We will use the Leibniz notation for our computations. 

For instance, if we want to compute the derivative of $(2 x+1)^{7}$, we would do the following:

$\begin{aligned} \frac{d}{d x}(2 x+1)^{7} &=\left[\frac{d}{d(2 x+1)}(2 x+1)^{7}\right] \frac{d(2 x+1)}{d x} \\ &=7(2 x+1)^{6} \cdot 2 \\ &=14(2 x+1)^{6} \end{aligned}$

So, basically, with the chain rule we must first take the derivative of the outer function keeping the inside function untouched. Then we multiply by the derivative of the inside function.


Now let's look how we can actually compute the backpropagation with a computational graph. The compuations consists of the following two computations:

- Forward computation
- Backward computation

The process for determining the value of the mathematical expression represented by computational graphs is known as the __forward pass__. Forward pass refers to the process of sending data from variables from the left (input) to the right (output) in a forward manner.

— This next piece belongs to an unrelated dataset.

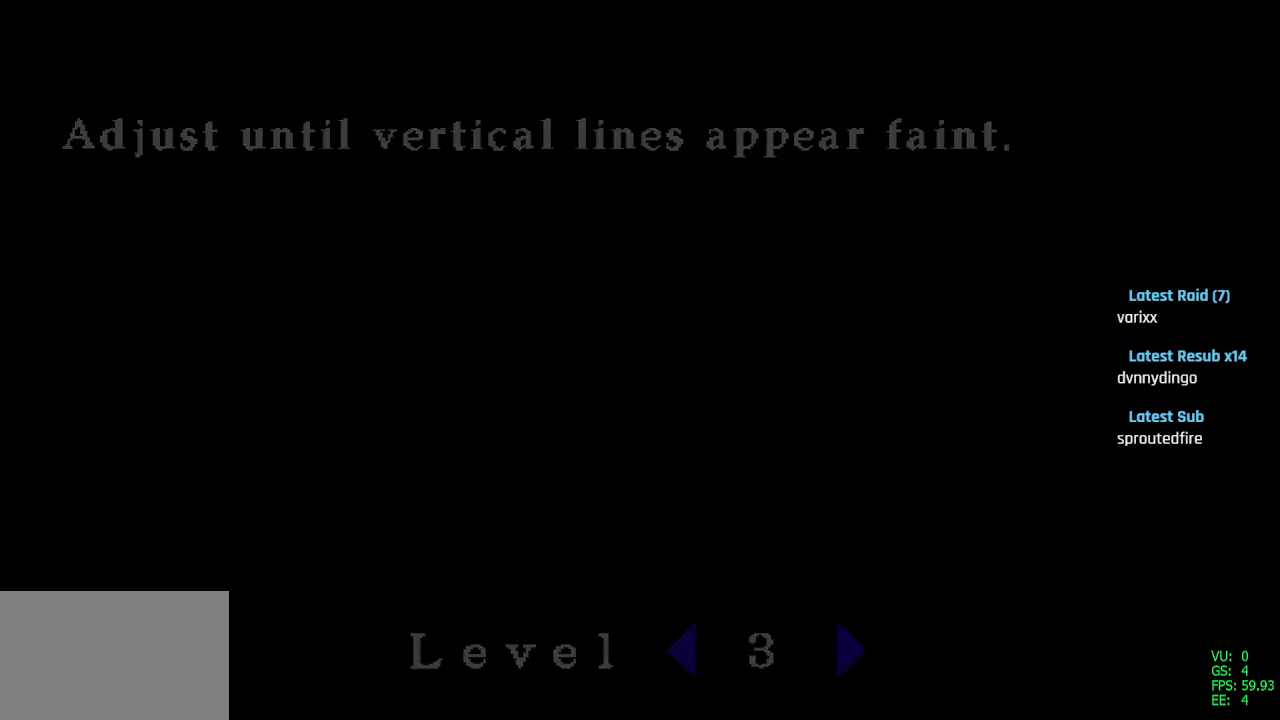
{"buttons": [], "left_stick": "center", "right_stick": "center", "events": []}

Let us consider a concrete example to demonstrate its working:

$f(x, y, z)=(x+y) z$ <br>
e.g. $\mathrm{x}=-2, \mathrm{y}=5, \mathrm{z}=-4$

We want: $\frac{\partial f}{\partial x}, \frac{\partial f}{\partial y}, \frac{\partial f}{\partial z}$ 
<br>
<br>

1. __Forward pass:__ Compute outputs $q = x + y$, $f = qz$
2. __Backward pass:__ Compute derivatives $\frac{\partial f}{\partial x}, \frac{\partial f}{\partial y}, \frac{\partial f}{\partial z}$ 

![backprob.drawio.png](images/backprob.drawio.png)

$q = x +y $  &nbsp;&nbsp;&nbsp;  $\frac{\partial q}{\partial x}= 1, $ &nbsp;&nbsp;&nbsp; $\frac{\partial q}{\partial y}= 1$
<br>
<br>
$\frac{\partial f}{\partial f}= 1 $
<br>
<br>

$f = qz $  &nbsp;&nbsp;&nbsp;  $\frac{\partial f}{\partial q}= z, $ &nbsp;&nbsp;&nbsp; $\frac{\partial f}{\partial z}= q$


Chain rule:  $\frac{\partial f}{\partial y}= \frac{\partial f}{\partial q} \frac{\partial q}{\partial y}$, &nbsp;&nbsp;&nbsp;  $\frac{\partial f}{\partial x}= \frac{\partial f}{\partial q} \frac{\partial q}{\partial x}$

- The gradient computation can be automatically inferred from the symbolic expression of the forward propagation.
- Each node type needs to know how to compute its output and how to compute the gradient wrt its inputs given the gradient wrt its output.
- Modern DL frameworks (Tensorflow, PyTorch, etc.) do backpropagation for you but mainly leave layer/node writer to hand-calculate the local derivative.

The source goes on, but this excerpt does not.